§ **Records for the task**:
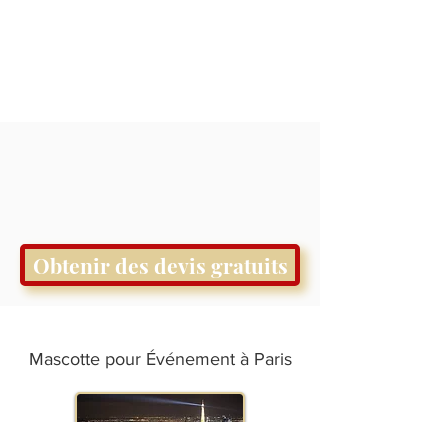
Obtenir des devis gratuits
Mascotte pour Événement à Paris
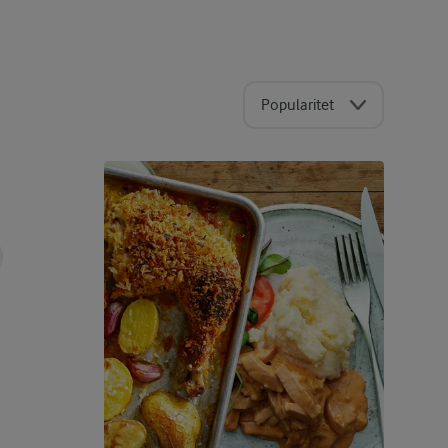
Popularitet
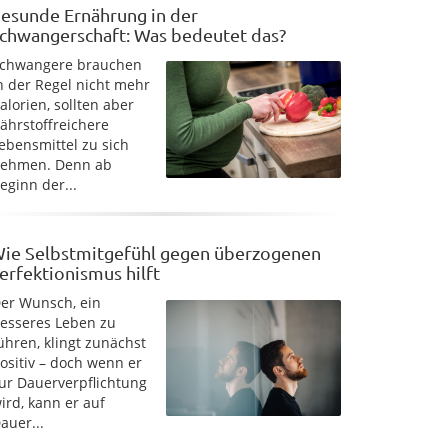
esunde Ernährung in der
chwangerschaft: Was bedeutet das?
chwangere brauchen
n der Regel nicht mehr
alorien, sollten aber
ährstoffreichere
ebensmittel zu sich
ehmen. Denn ab
eginn der...
ie Selbstmitgefühl gegen überzogenen
erfektionismus hilft
er Wunsch, ein
esseres Leben zu
ühren, klingt zunächst
ositiv – doch wenn er
ur Dauerverpflichtung
ird, kann er auf
auer...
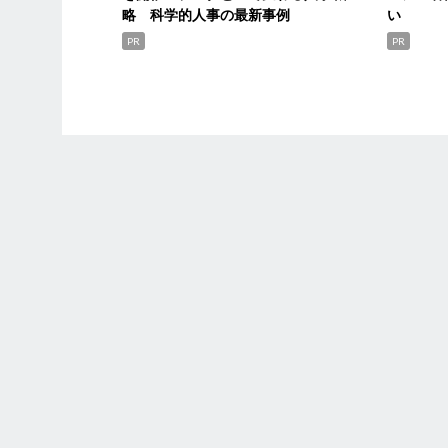
略 科学的人事の最新事例
い
PR
PR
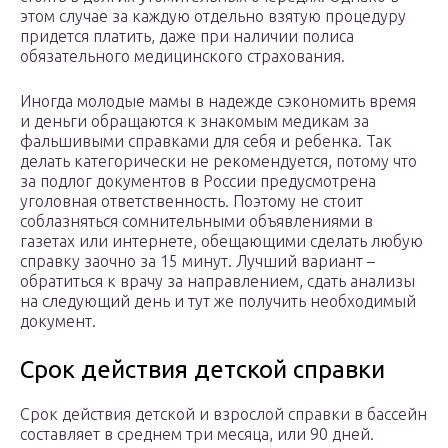
этом случае за каждую отдельно взятую процедуру
придется платить, даже при наличии полиса
обязательного медицинского страхования.
Иногда молодые мамы в надежде сэкономить время
и деньги обращаются к знакомым медикам за
фальшивыми справками для себя и ребенка. Так
делать категорически не рекомендуется, потому что
за подлог документов в России предусмотрена
уголовная ответственность. Поэтому не стоит
соблазняться сомнительными объявлениями в
газетах или интернете, обещающими сделать любую
справку заочно за 15 минут. Лучший вариант –
обратиться к врачу за направлением, сдать анализы
на следующий день и тут же получить необходимый
документ.
Срок действия детской справки
Срок действия детской и взрослой справки в бассейн
составляет в среднем три месяца, или 90 дней.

§ **Your objective**:
From the line with "ehmen. Denn ab" to the final line of the entries above, reproduce each line exactly and nothing else; the pictures stay out.

§ **Worked solution**:
ehmen. Denn ab
eginn der...
ie Selbstmitgefühl gegen überzogenen
erfektionismus hilft
er Wunsch, ein
esseres Leben zu
ühren, klingt zunächst
ositiv – doch wenn er
ur Dauerverpflichtung
ird, kann er auf
auer...
略 科学的人事の最新事例
い
PR
PR
этом случае за каждую отдельно взятую процедуру
придется платить, даже при наличии полиса
обязательного медицинского страхования.
Иногда молодые мамы в надежде сэкономить время
и деньги обращаются к знакомым медикам за
фальшивыми справками для себя и ребенка. Так
делать категорически не рекомендуется, потому что
за подлог документов в России предусмотрена
уголовная ответственность. Поэтому не стоит
соблазняться сомнительными объявлениями в
газетах или интернете, обещающими сделать любую
справку заочно за 15 минут. Лучший вариант –
обратиться к врачу за направлением, сдать анализы
на следующий день и тут же получить необходимый
документ.
Срок действия детской справки
Срок действия детской и взрослой справки в бассейн
составляет в среднем три месяца, или 90 дней.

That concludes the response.